[Tip] Reduce the batch size to generalize your model

I am working on the NYC Taxi Fare challenge on Kaggle and accidentally find out that small batch size can give us a better result. Because I think it is quite new and haven’t discussed in the forum yet then I let myself create a topic on it. (Most of topic about reducing batch size is because it is not fit in the memory)

I found the information here. It says that when we use Large-Batch, we go straight to the Sharp-Minimum then lead to poorer generalization. In contrast with Small-Batch, the direction is quite oscillating, then the final point used to stay in a flat-minimum, and it is good to the generalization (the explanation is similar to why we use SGDR).

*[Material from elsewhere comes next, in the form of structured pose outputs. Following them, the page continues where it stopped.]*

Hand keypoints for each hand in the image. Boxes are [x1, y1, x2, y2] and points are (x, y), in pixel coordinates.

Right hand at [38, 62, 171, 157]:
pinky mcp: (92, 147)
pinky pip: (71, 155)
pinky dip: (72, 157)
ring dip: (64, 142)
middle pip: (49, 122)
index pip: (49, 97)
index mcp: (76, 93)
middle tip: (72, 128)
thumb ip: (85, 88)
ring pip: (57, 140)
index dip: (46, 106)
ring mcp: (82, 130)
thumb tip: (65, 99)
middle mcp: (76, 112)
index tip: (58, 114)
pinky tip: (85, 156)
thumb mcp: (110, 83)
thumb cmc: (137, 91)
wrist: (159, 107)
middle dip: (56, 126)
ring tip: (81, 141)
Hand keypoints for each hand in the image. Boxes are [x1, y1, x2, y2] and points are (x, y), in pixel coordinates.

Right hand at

My test with batch size 512 and 128 as below:
512


128

But we have an inconvenience with small batch-size that it is so slow for trainning. So i’m thinking on a method that we train the first epoch with a large batch size to quickly get to a ‘quite ok’ model. Then we continue with smaller batch size (I think it is similar to Jeremy approach for computer vision: we train firstly with low resolution image). Unfortunately, I have no idea how to do that, I can’t find the attribute batch_size in the learner.

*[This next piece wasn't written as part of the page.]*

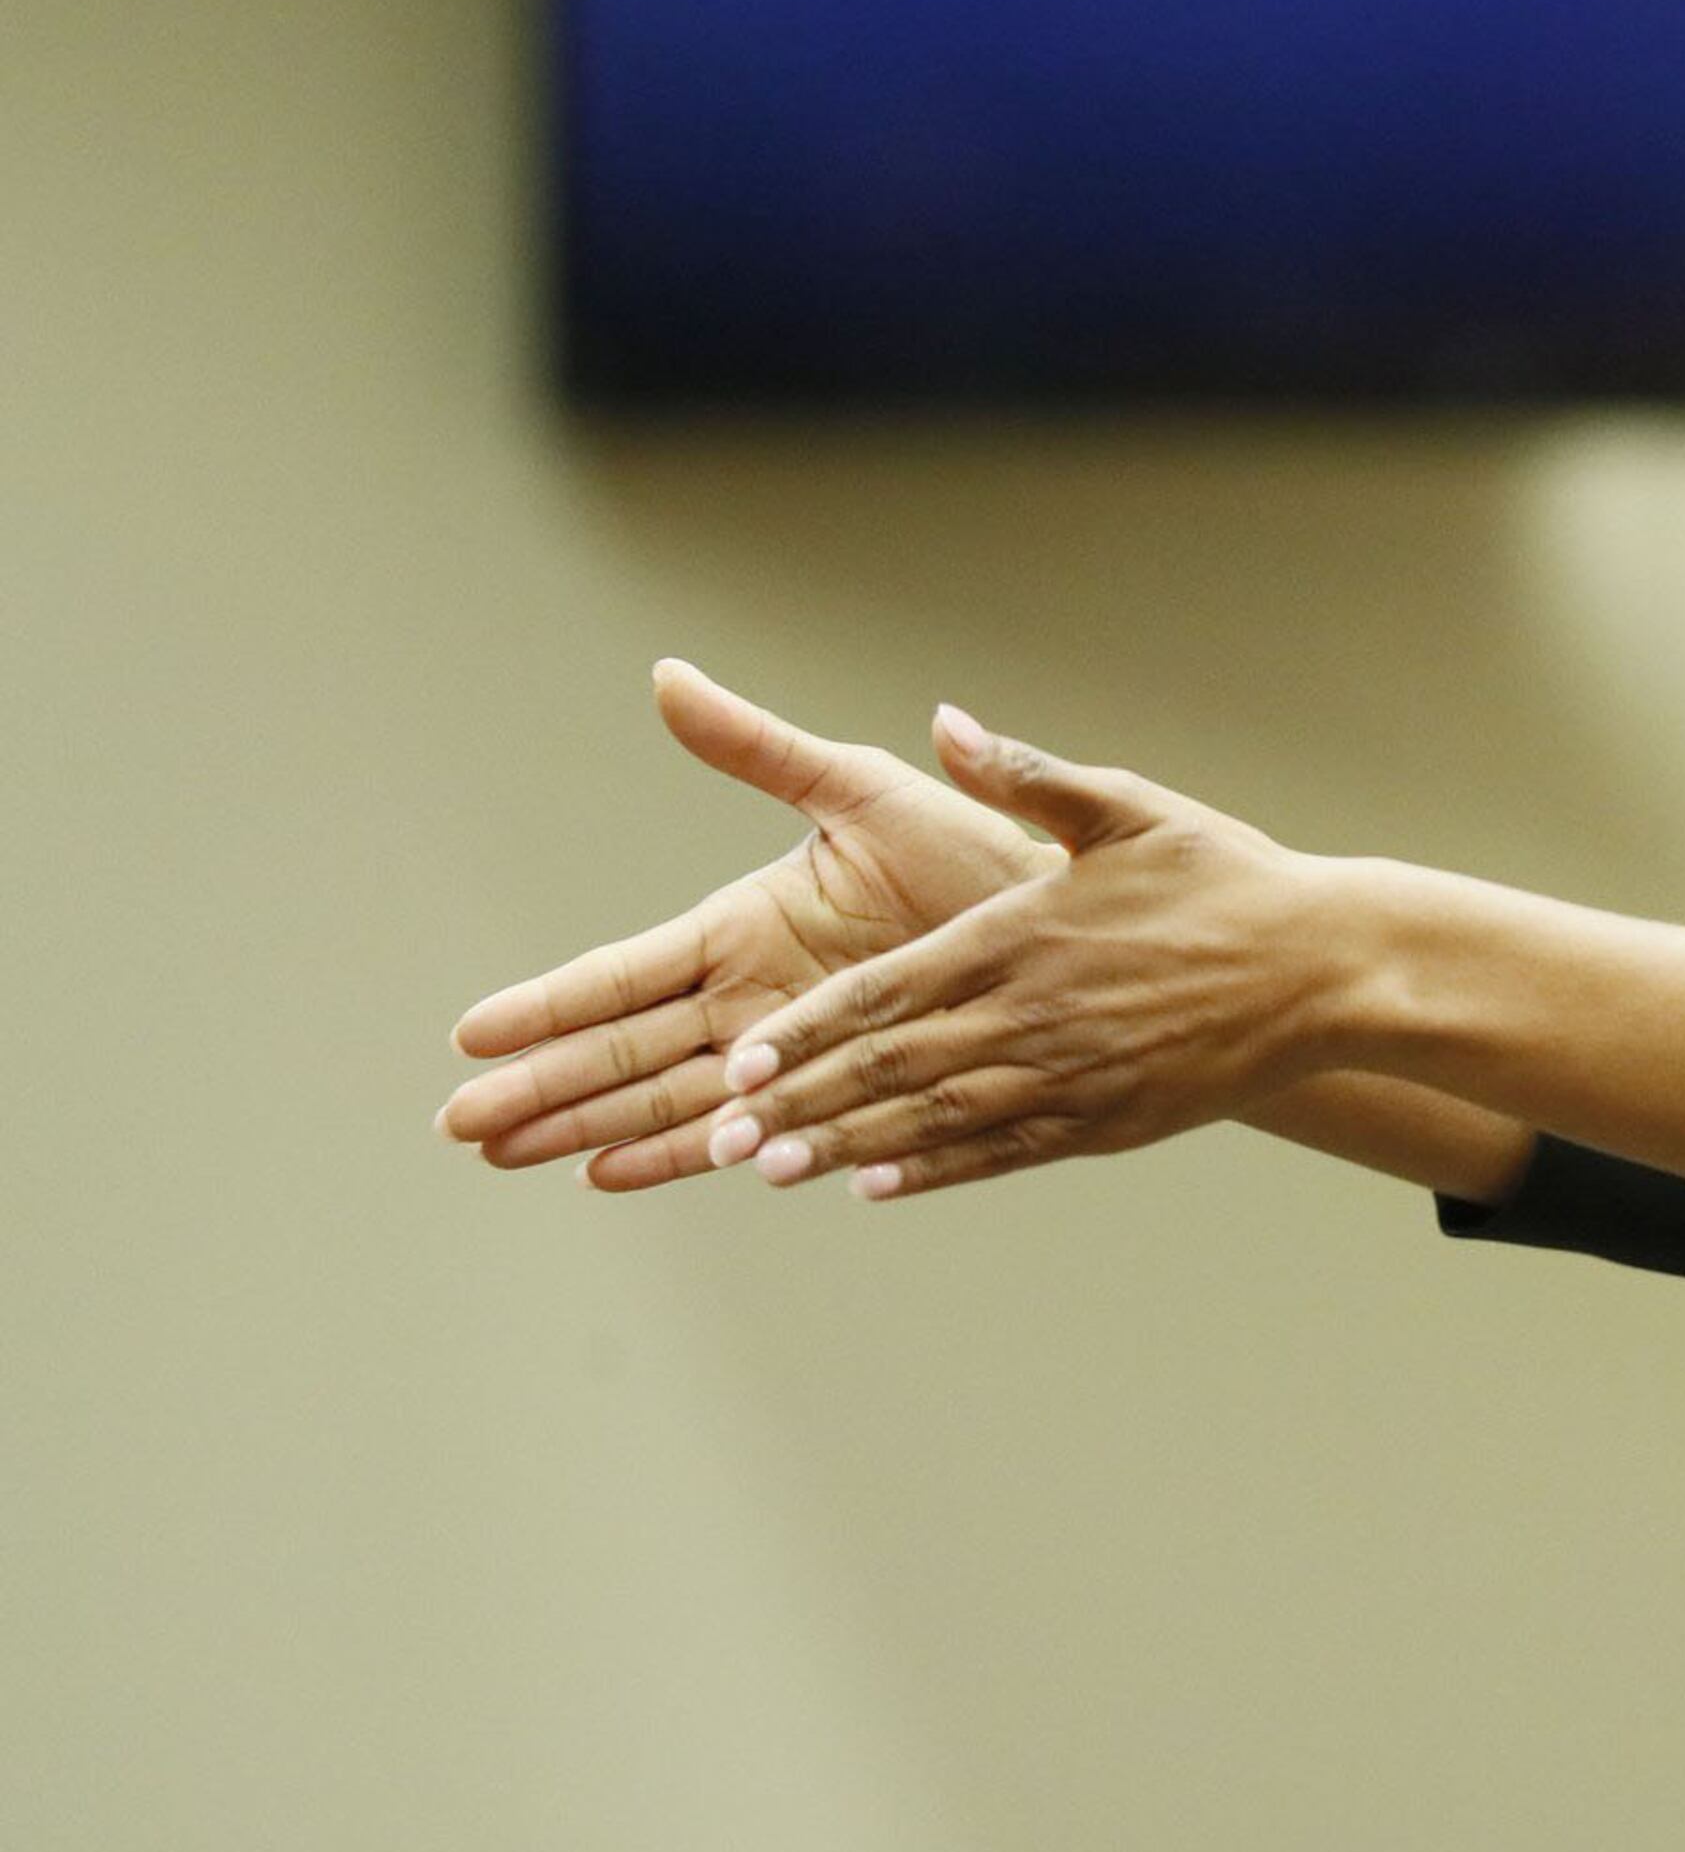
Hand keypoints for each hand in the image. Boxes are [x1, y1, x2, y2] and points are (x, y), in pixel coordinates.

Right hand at [436, 660, 1060, 1188]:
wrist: (1058, 919)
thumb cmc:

Hope someone can give me comment about this idea and how to realize that.

I think the learning rate should be increased in proportion to the batch size. Basically when you have a larger batch size you are more confident of the direction to go. In your experiments the lr is kept constant across the batch sizes. Might be a good idea to see what happens if you have larger lr in 512 batch size cases.

Also neither model has been trained to convergence and could be trained longer to be able to comment on it.

2 Likes

Hey @dhoa,

I guess this posted paper in another thread goes in a similar direction and could be interesting:

I’m curious and will try this out soon.

Best regards
Michael

1 Like

Thanks for your help. Yes, with larger lr in 512 batch size cases, the loss reduces more rapidly. I change from 2e-5 to 1e-4.

I stop training at that stage because the model is overfit already. In the picture above you can see that when I continue to train, the val_loss doesn’t reduce anymore.

I also find discussion about this topic here: relation_between_learning_rate_batch_size. One says that:

There’s a performance tradeoff inherent in batch size selection–a larger batch size is often more efficient computationally (up to a point) but while that might increase the number of samples/s you process, it also can mean that the number of SGD iterations you take /s decreases. It currently seems that with deep networks it’s preferable to take many small steps than to take fewer larger ones (again, this is a design tradeoff that requires experimentation to nail down optimally for any given dataset/net)

He explains that small batch-size can also lead to converge rapidly because it has more iterations

2 Likes

Thanks. I haven’t read this paper, will try this out too.

Regards :wink:

spacy (the lib behind torchtext + lots of other nice stuff) based their model training along the idea of compounding batch sizes too https://spacy.io/usage/training#section-textcat , so I guess it does work reasonably well :nerd_face:

1 Like

What you are referring is called the generalization gap in deep learning:

Some interesting info also between Sgd and Adam :

But, Batch Normalization is introducing an opposite effect. Very small batches with Batch Norm layers frequently enlarge the generalization gap. That is why Kaiming He recently introduced Group Normalization as an efficient alternative to Batch Norm:
https://arxiv.org/abs/1803.08494

Overall, that is a very interesting subject. But as it is frequently the case in machine/deep learning, these hyper parameters observations are problem-dependent.

7 Likes

Wow thank you so much for the very interesting information ! I feel so motivated on this new subject. It still has a lot of things that I can discover. Will try to read these papers soon.